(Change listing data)
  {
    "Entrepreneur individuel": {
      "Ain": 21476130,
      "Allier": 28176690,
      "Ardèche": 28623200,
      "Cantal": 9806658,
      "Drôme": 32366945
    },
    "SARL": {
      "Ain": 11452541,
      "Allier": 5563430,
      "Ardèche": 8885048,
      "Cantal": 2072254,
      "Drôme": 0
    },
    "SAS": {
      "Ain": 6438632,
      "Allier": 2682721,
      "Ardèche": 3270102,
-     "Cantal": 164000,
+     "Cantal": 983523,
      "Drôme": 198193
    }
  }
==
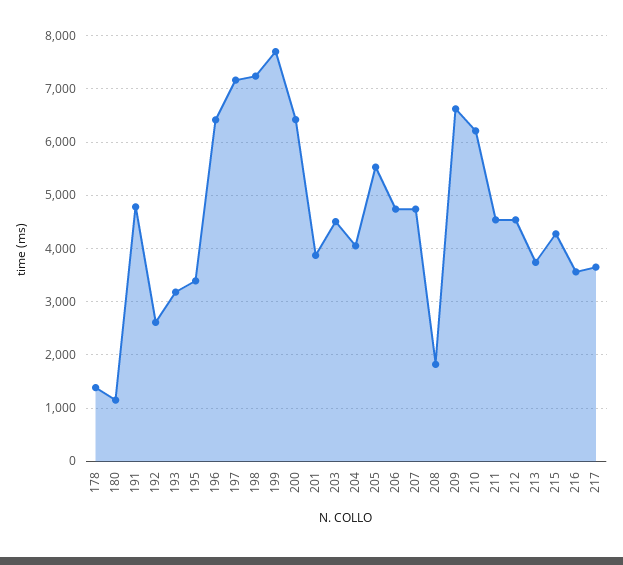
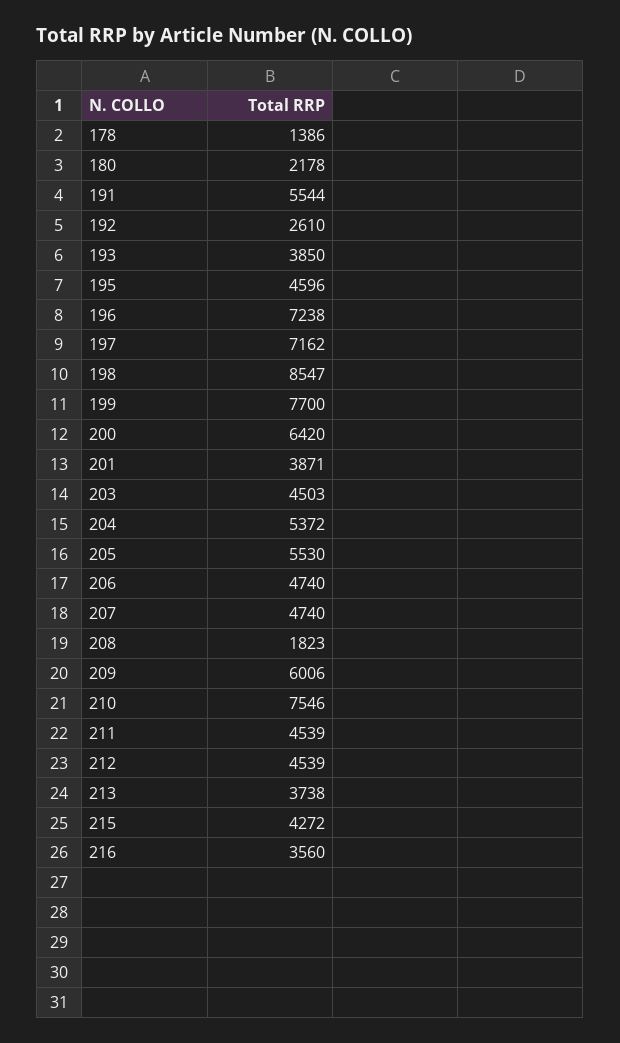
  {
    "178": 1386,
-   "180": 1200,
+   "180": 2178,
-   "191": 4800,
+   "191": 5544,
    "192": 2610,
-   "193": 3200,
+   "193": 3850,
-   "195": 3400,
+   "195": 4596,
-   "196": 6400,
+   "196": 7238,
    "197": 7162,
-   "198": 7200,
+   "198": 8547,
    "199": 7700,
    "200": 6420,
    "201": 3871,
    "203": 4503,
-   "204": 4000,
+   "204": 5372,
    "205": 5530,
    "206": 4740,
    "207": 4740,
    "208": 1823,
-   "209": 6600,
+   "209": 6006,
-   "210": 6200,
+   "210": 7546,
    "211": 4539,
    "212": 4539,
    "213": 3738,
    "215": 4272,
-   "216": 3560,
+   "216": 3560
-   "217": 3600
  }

#### Problem to work on
Examine the records above and state the number of lines that include "Drôme", with no further text.

#### Solution below
3